Senior year is a busy time for college planning.  Here is a timeline to help stay on track.


  • If you want to retake your ACT, now is the time to do it.  Statistically, students will score one to two points higher on a retake of this test, or stay the same.  But sometimes that one to two points can make a difference on acceptance and/or scholarship money given, so it can be worth it.  There are September and October test dates that keep you on a good timeline for college acceptance, too.
  • Apply for financial aid through the Free Application for Federal Student Aid (FAFSA).  Submit this application as soon after October 1 as possible, but you will need your family and student tax information.  Make sure to meet your college deadline for this application – it may be different for all universities.  If you are a male, as soon as you turn 18 years of age you must register with Selective Service to receive federal financial aid.
  • Narrow your list of colleges to approximately five to eight and start applying!  There is a strong suggestion to apply to at least one school before Thanksgiving – more if possible/desired.  Many universities have a December 1 deadline for priority admissions.  Be sure to fill out a transcript request with the Guidance office, too.
  • Request letters of recommendation from teachers, pastors, work/volunteer supervisors – anyone who knows you well and can speak to your work ethic, responsibility, and character.  Some applications will have a specific form to print for recommendations, so be sure to look for that during the application process.  Be kind with this request – give plenty of time before deadlines, provide a stamped, addressed envelope to the college (or at least the address!), and make sure to send a thank you.
  • Visit more colleges – especially if you have only visited campus on a CLA field trip.  Register with admissions for an individual tour and admissions meeting, especially with your top two schools.

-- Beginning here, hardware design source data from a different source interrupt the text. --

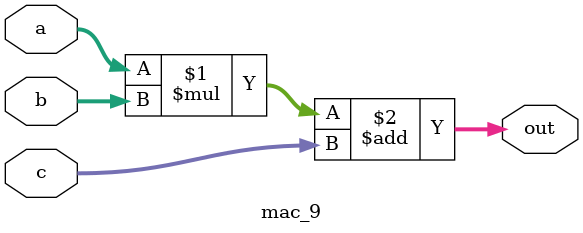
<source format=v>


module mac_9(a, b, c, out);
parameter DATA_WIDTH = 9;  /* declare a parameter. default required */
input [DATA_WIDTH - 1 : 0] a, b, c;
output [DATA_WIDTH - 1 : 0] out;

assign out = a * b + c;

endmodule










</source>
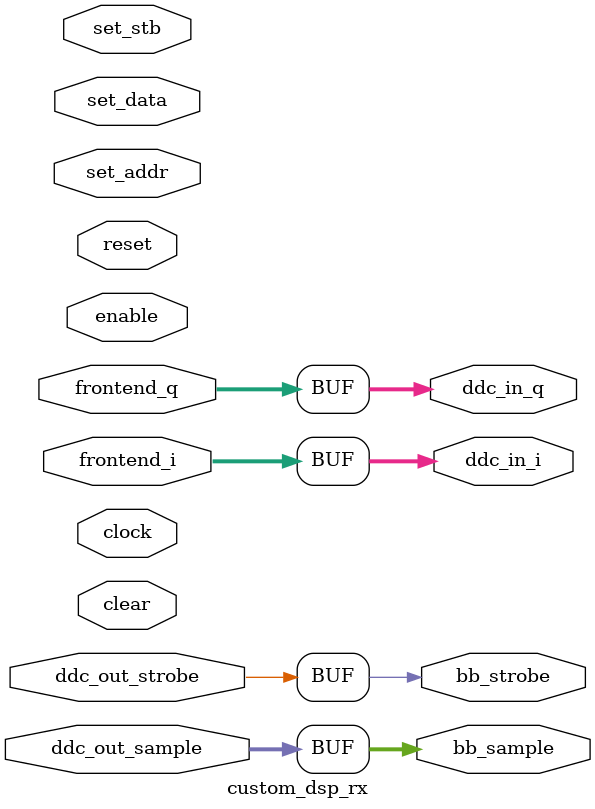
<source format=v>


//The following module effects the IO of the DDC chain.
//By default, this entire module is a simple pass-through.

//To implement DSP logic before the DDC:
//Implement custom DSP between frontend and ddc input.

//To implement DSP logic after the DDC:
//Implement custom DSP between ddc output and baseband.

//To bypass the DDC with custom logic:
//Implement custom DSP between frontend and baseband.

module custom_dsp_rx
#(
    //frontend bus width
    parameter WIDTH = 24
)
(
    //control signals
    input clock, //dsp clock
    input reset, //active high synchronous reset
    input clear, //active high on packet control init
    input enable, //active high when streaming enabled

    //user settings bus, controlled through user setting regs API
    input set_stb, input [7:0] set_addr, input [31:0] set_data,

    //full rate inputs directly from the RX frontend
    input [WIDTH-1:0] frontend_i,
    input [WIDTH-1:0] frontend_q,

    //full rate outputs directly to the DDC chain
    output [WIDTH-1:0] ddc_in_i,
    output [WIDTH-1:0] ddc_in_q,

    //strobed samples {I16,Q16} from the RX DDC chain
    input [31:0] ddc_out_sample,
    input ddc_out_strobe, //high on valid sample

    //strobbed baseband samples {I16,Q16} from this module
    output [31:0] bb_sample,
    output bb_strobe //high on valid sample
);

    assign ddc_in_i = frontend_i;
    assign ddc_in_q = frontend_q;
    assign bb_sample = ddc_out_sample;
    assign bb_strobe = ddc_out_strobe;

endmodule //custom_dsp_rx

</source>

  • As soon as you have received acceptance, complete your Housing Application.  Completing this does not mean you must attend that school, so complete at multiple schools if you haven’t made a final decision yet.  You will need to make a housing deposit, too, but if you meet the required deadlines, you will get the deposit back if you choose another school.  This application is just to make sure you are on the list for housing and you have  a better chance at getting your first choice for residence hall.


  • Review acceptance letters – you should get acceptance letters and financial aid offers by mid-April at the latest.
  • Compare your aid awards from different colleges and talk to financial aid officers at your college if you have questions about the award offered.  Make sure to only accept what you need if offered loans – you may be offered more than just what covers tuition, but that means more debt so watch the numbers closely.
  • Make your final choice by May 1.  Typically, you must tell every college of your acceptance or rejection of offers of admission or financial aid by May 1.